In lieu of visits, CMS is encouraging nursing homes to facilitate increased virtual communication between residents and families, and perhaps to assign a staff member as a primary contact for families to facilitate communications.

The CDC has recommended nursing homes place alcohol-based hand sanitizer with 60% to 95% alcohol inside and outside every resident room, if possible, and in every common area.

Additionally, nursing homes should ensure sinks are well-stocked with soap and paper towels for handwashing. They should make tissues and face masks available for people who are coughing, and make necessary PPE available in areas where resident care is provided.

Finally, they should ensure hospital-grade disinfectants are available to allow for frequent cleaning of high-touch surfaces and shared resident equipment.

However, the healthcare company Premier said that 87% of healthcare personnel who have responded to a survey said they are not receiving full quantities of the personal protective equipment items they order.

N95 face masks are the most urgently needed supply, with nearly a third (30%) who responded reporting no inventory on hand.

The problem is particularly dire in New York State, where the government has ordered senior living employees to wear masks every shift.

Two-thirds of senior living facilities in the United States cannot obtain the necessary N95 masks, face shields and other personal protective equipment, Premier said.

Healthcare distributors have placed more than 700 unique PPE stock-keeping units on allocation due to COVID-19. Allocation is a process that restricts ordering when demand for a particular product spikes to avoid hoarding. The downside of allocation is that it may limit healthcare providers in the amounts they can buy, even if they have legitimate reasons for larger orders.


On Friday, President Trump declared the rapidly evolving COVID-19 pandemic a national emergency.

The President's declaration empowers the Secretary of Health and Human Services to authorize the Centers for Medicare and Medicaid Services to take proactive steps through 1135 waivers to federal requirements in Medicare, Medicaid and CHIP.

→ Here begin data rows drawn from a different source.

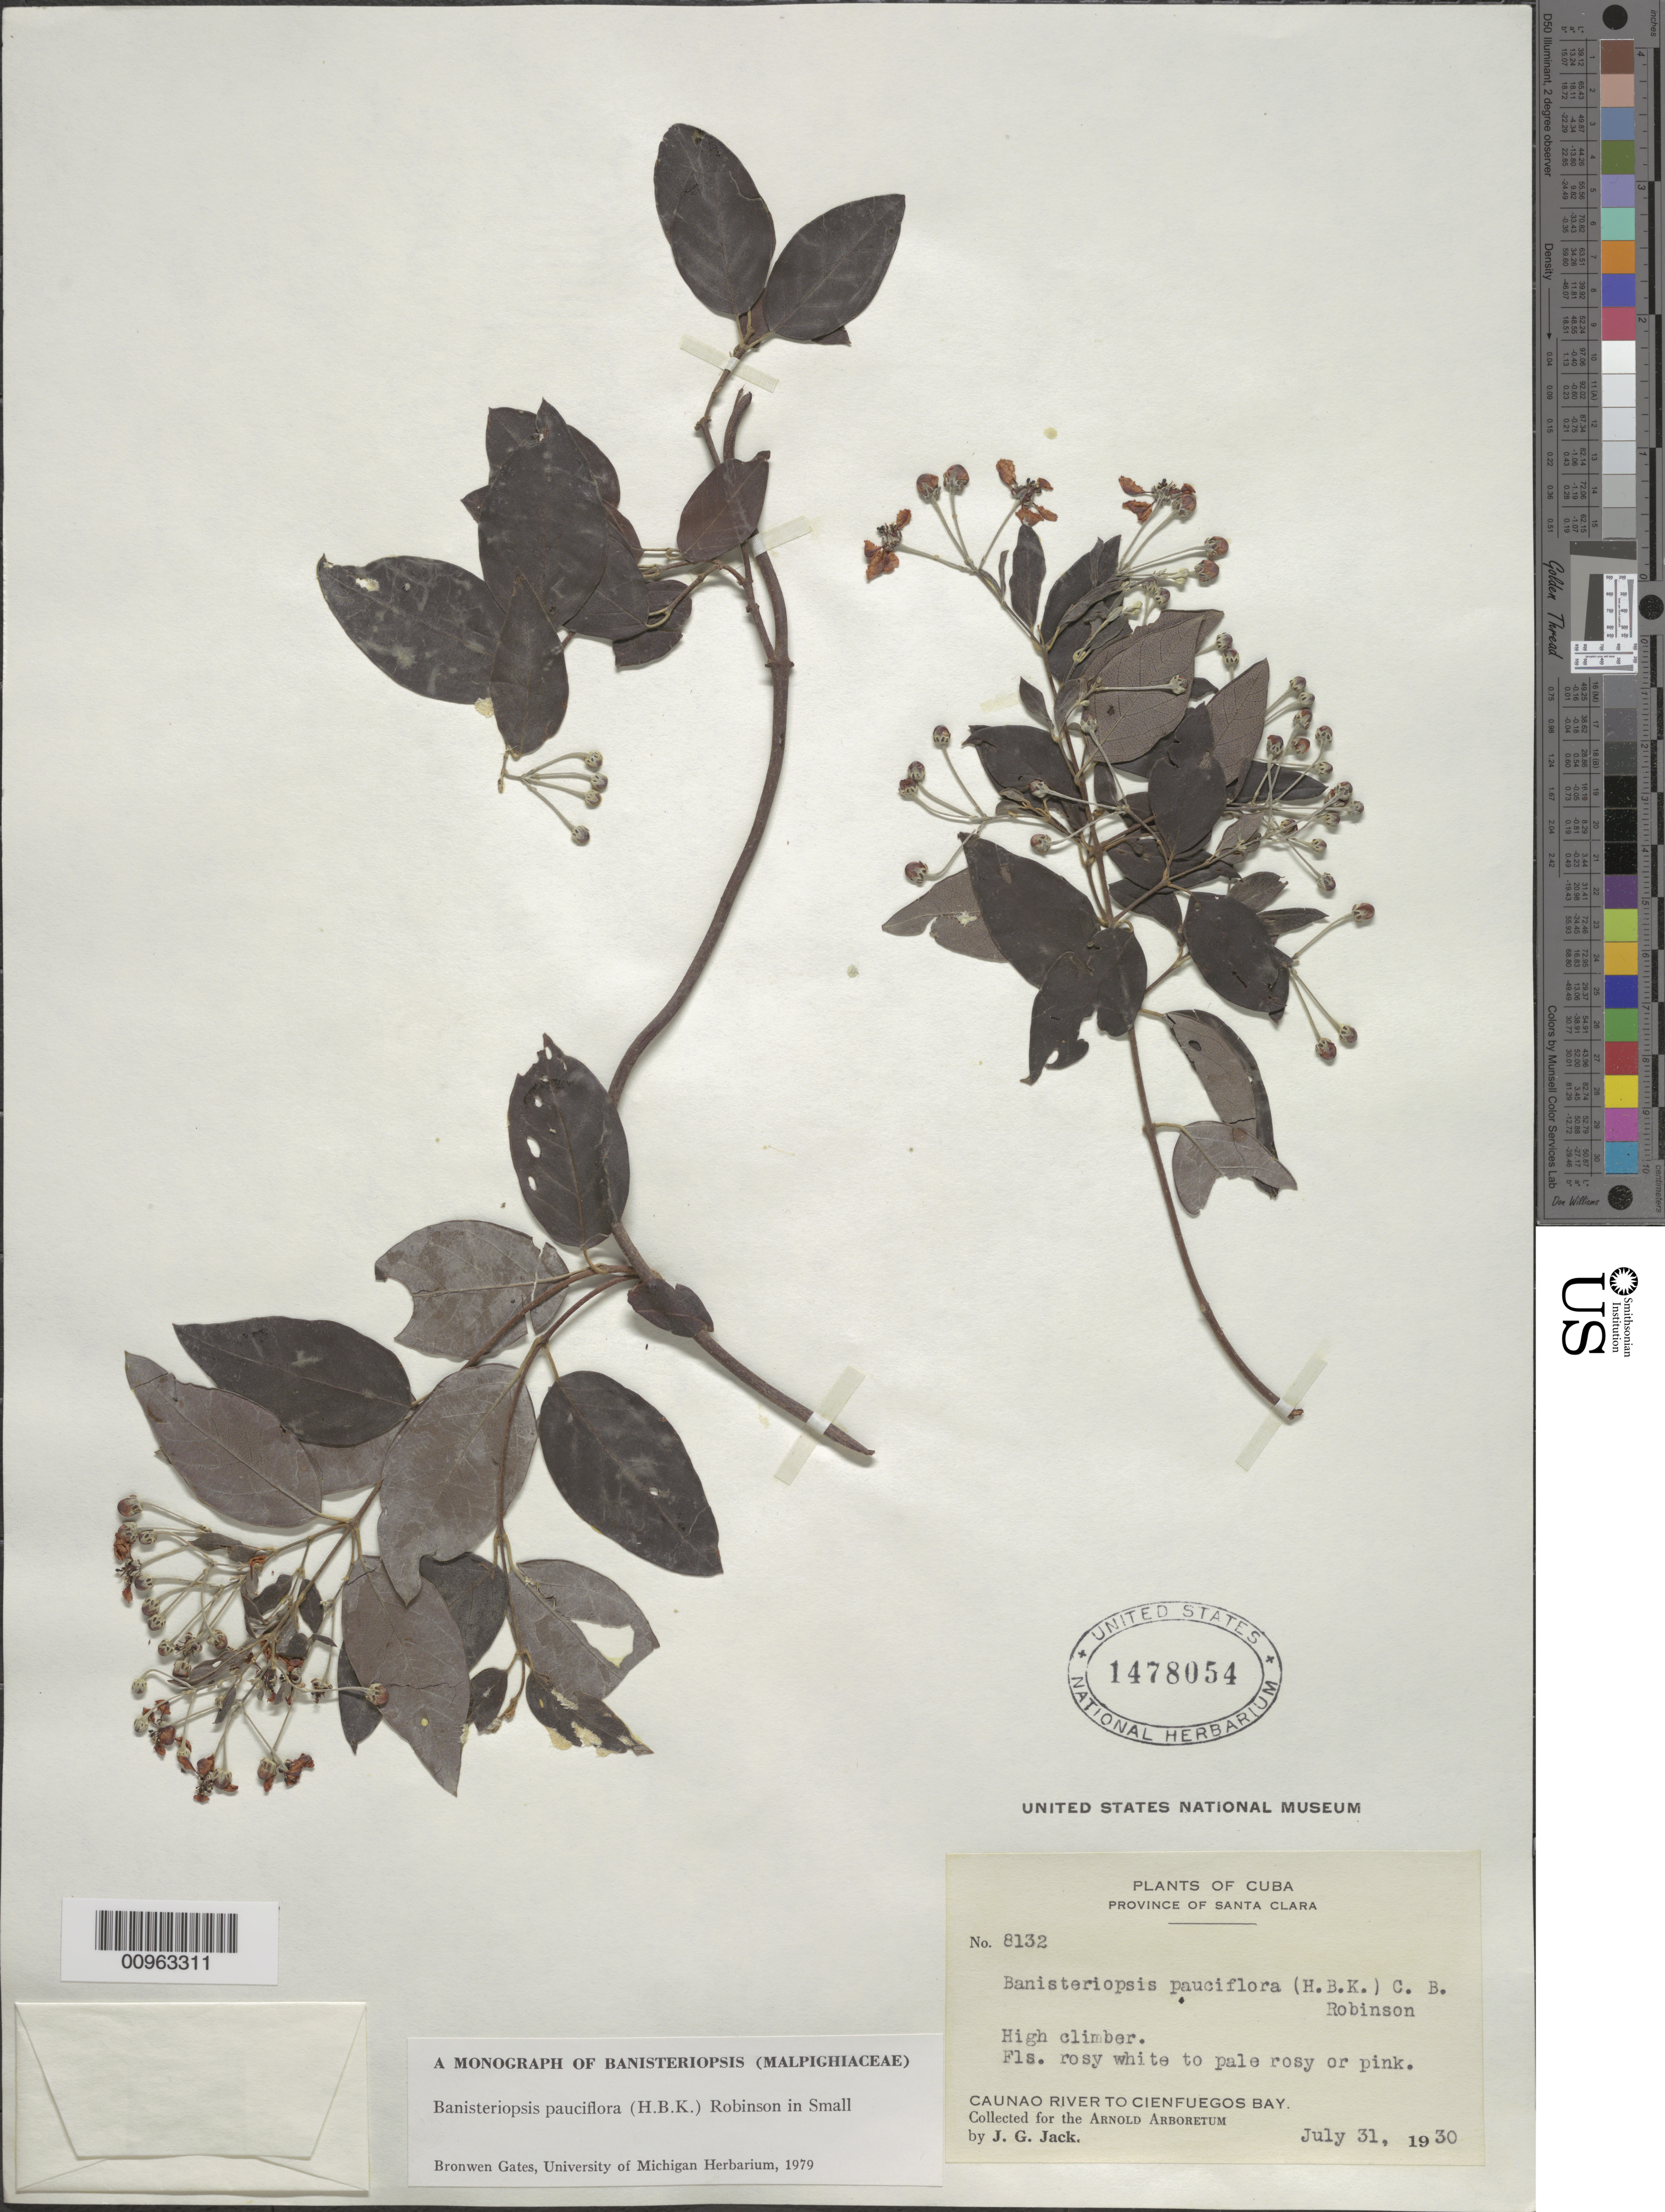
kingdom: Plantae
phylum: Tracheophyta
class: Magnoliopsida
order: Malpighiales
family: Malpighiaceae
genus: Banisteriopsis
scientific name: Banisteriopsis pauciflora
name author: (Kunth) C.B. Rob.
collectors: J. G. Jack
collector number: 8132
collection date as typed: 31 Jul 1930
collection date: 1930-07-31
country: Cuba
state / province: Las Villas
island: Cuba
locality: Caunao River to Cienfuegos Bay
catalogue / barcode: US 1478054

Because of the declaration, hospitals will be able to discharge patients to skilled nursing facilities more quickly, thus freeing up beds for the most severely ill patients. It removes restrictions for critical-access hospitals that serve rural areas, and also for healthcare professionals so that they may more easily provide care across state lines.

Also, CMS is allowing for the expansion of telehealth, allowing people to communicate with their providers from home.

CMS said it would introduce more flexibility on telehealth in the coming days.

In addition, CMS will temporarily suspend certain Medicare enrollment screening requirements, including site visits and finger-printing for non-certified Part B suppliers, physicians and non-physician practitioners; and it is temporarily suspending non-emergency survey inspections.